In most cases, tenants have had a pretty easy time of things. Many landlords opted to keep the rental and subsequent increases to an absolute minimum knowing that, given the amount of choice available, that tenants would find it relatively easy to find a similar property that cost less. This situation has now changed and the growing demand for rental properties will undoubtedly affect what landlords can charge.

It also means that landlords do not have to take what they can get as far as tenants are concerned and can now start to get choosy as to who they select to rent the home. Likewise, tenants who have not played ball in the past, who have a bad credit rating or have been evicted from a property, may just find it harder to find a suitable home.

Consider the mandate

While all of the above should make landlords’ lives far easier, it doesn't mean that they should sit on their laurels waiting for the money to start rolling in. Michelle Dickens, MD of Tenant Profile Network (TPN) recently noted that there are some serious shortcomings to consider when landlords issue an open mandate as opposed to a sole mandate to rental agents.

Many property owners and landlords choose to approach a variety of different agencies with their request to place a suitable tenant in their property – known as an open mandate. “The assumption by landlords is normally that this method will be beneficial because it creates healthy competition between agents, and the landlord would then be able to take their pick from a set of highly considered options,” says Dickens.

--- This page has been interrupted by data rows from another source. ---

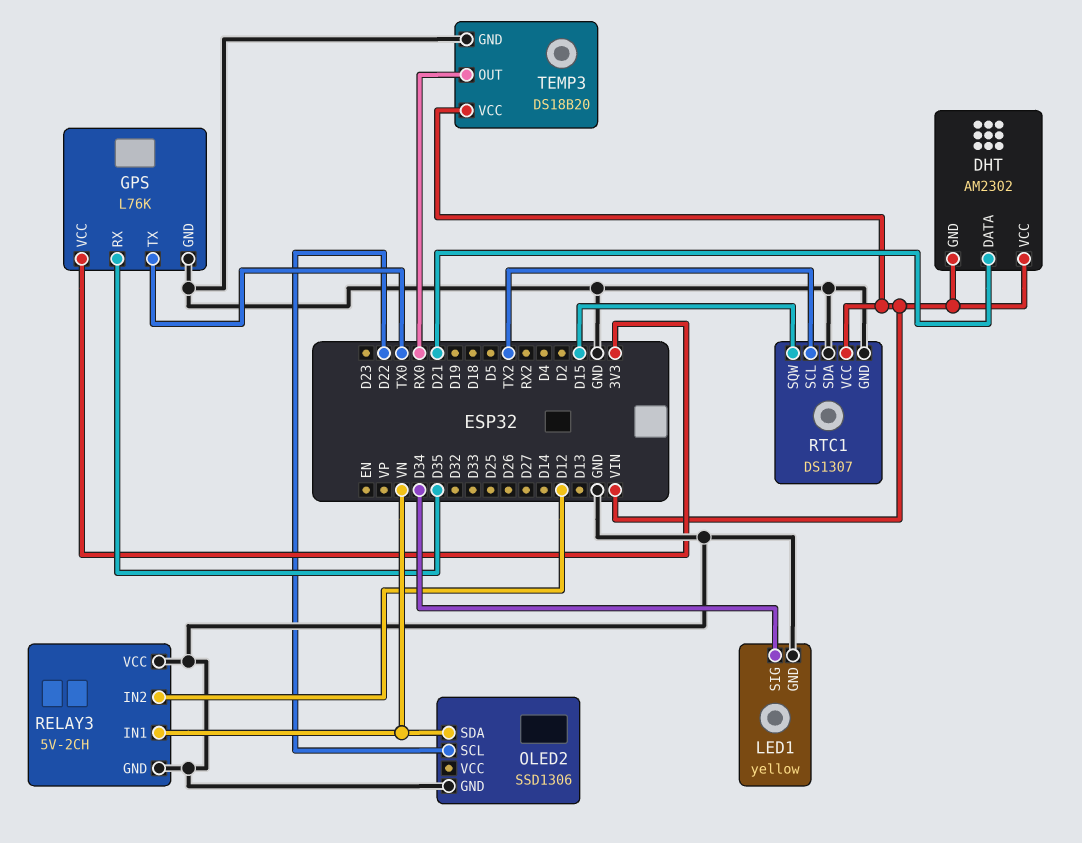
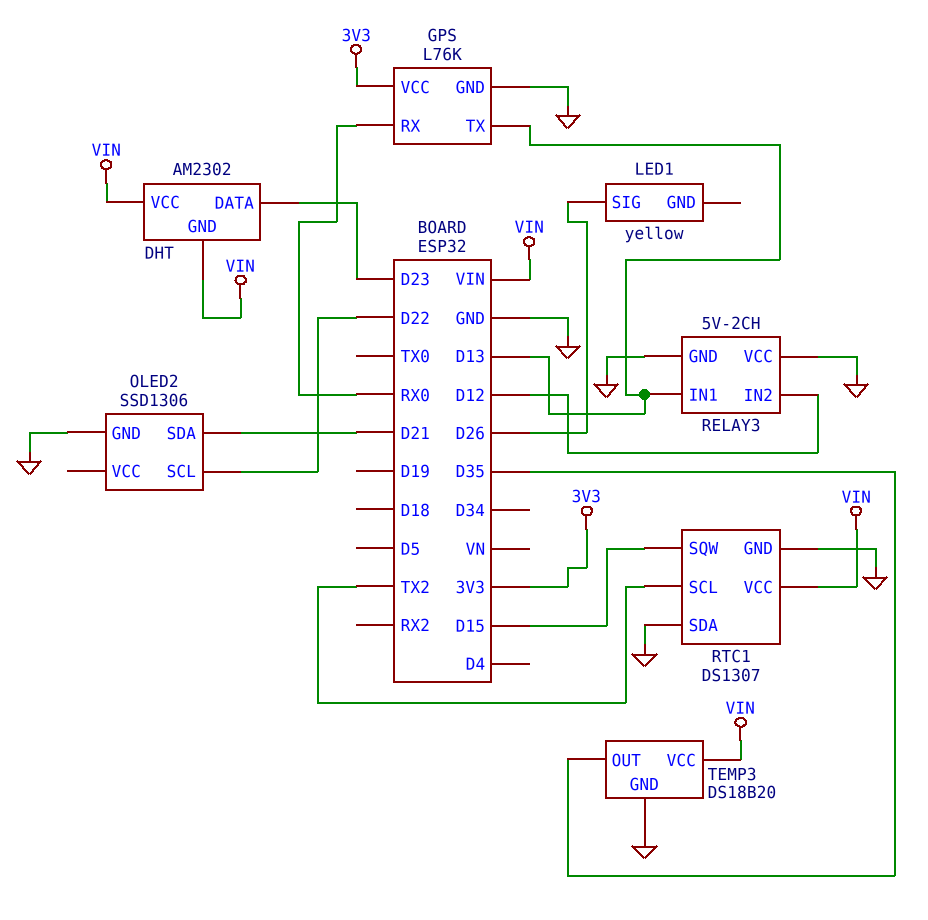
DHT pin DATA: D21 -> D23
GPS pin RX: D35 -> RX0
GPS pin TX: TX0 -> D13
LED1 pin GND: GND -> none
LED1 pin SIG: D34 -> D26
OLED2 pin SDA: VN -> D21
RELAY3 pin IN1: VN -> D13
TEMP3 pin OUT: RX0 -> D35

“However, the high demand for rental stock right now means that it doesn’t take long to rent a property – there are a plethora of prospective tenants on the market. The result is that most agents only earn a commission on placements they secure.”

Deal carefully

She says that because agents know that their competition will be moving quickly, in many cases they recommend the first deal, as opposed the best deal, in order to keep up with the limited window of opportunity and avoid losing the deal completely. This ultimately means that the upside of finding a tenant quickly through an open mandate is far outweighed by the risk of placing a potentially bad tenant, which could end up being costly and frustrating for the landlord in the long run.

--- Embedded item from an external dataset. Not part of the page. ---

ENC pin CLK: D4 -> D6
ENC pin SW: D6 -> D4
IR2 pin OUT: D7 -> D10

Generally speaking the amount of commission charged by rental agencies is not carved in stone. However, Dickens notes that while many landlords assume that this is the case, landlords can in fact negotiate on the commission upfront, after which they give the agent the opportunity to go and source the best potential tenant for the property.

While it may be easy to find a tenant these days, Dickens warns that one in two South Africans have an impaired credit record. In other words, it isn't simply a case of placing a tenant. Landlords need to ensure that they are placing the right tenant.

The deposit isn’t everything

“Don’t be misled by the fact that there are so many tenants seeming eager to submit their applications, deposits at the ready – this doesn’t necessarily mean they are the tenant you should choose. It is better in the long run to show your property to 10 different potential placements and take time to choose the right one, than to place the first person who has the right deposit amount, and end up dealing with the headaches of a delinquent tenant,” Dickens says. “It is definitely worth the wait for a good tenant, even if your property stands empty for a while during your search.”

Landlords should be wary of renting a property to someone who needs to move in urgently. Questions should be asked, particularly if it happens to be in the middle of the month, as the tenant could well be planning to abscond from their current rental property.

It is vital to conduct a full credit check on any tenant, regardless of whether the landlord chooses to rent privately or uses the services of an agency. It is also highly advisable to contact previous landlords in order to ascertain how well they maintained the former rented home and if they paid their rent on time every time.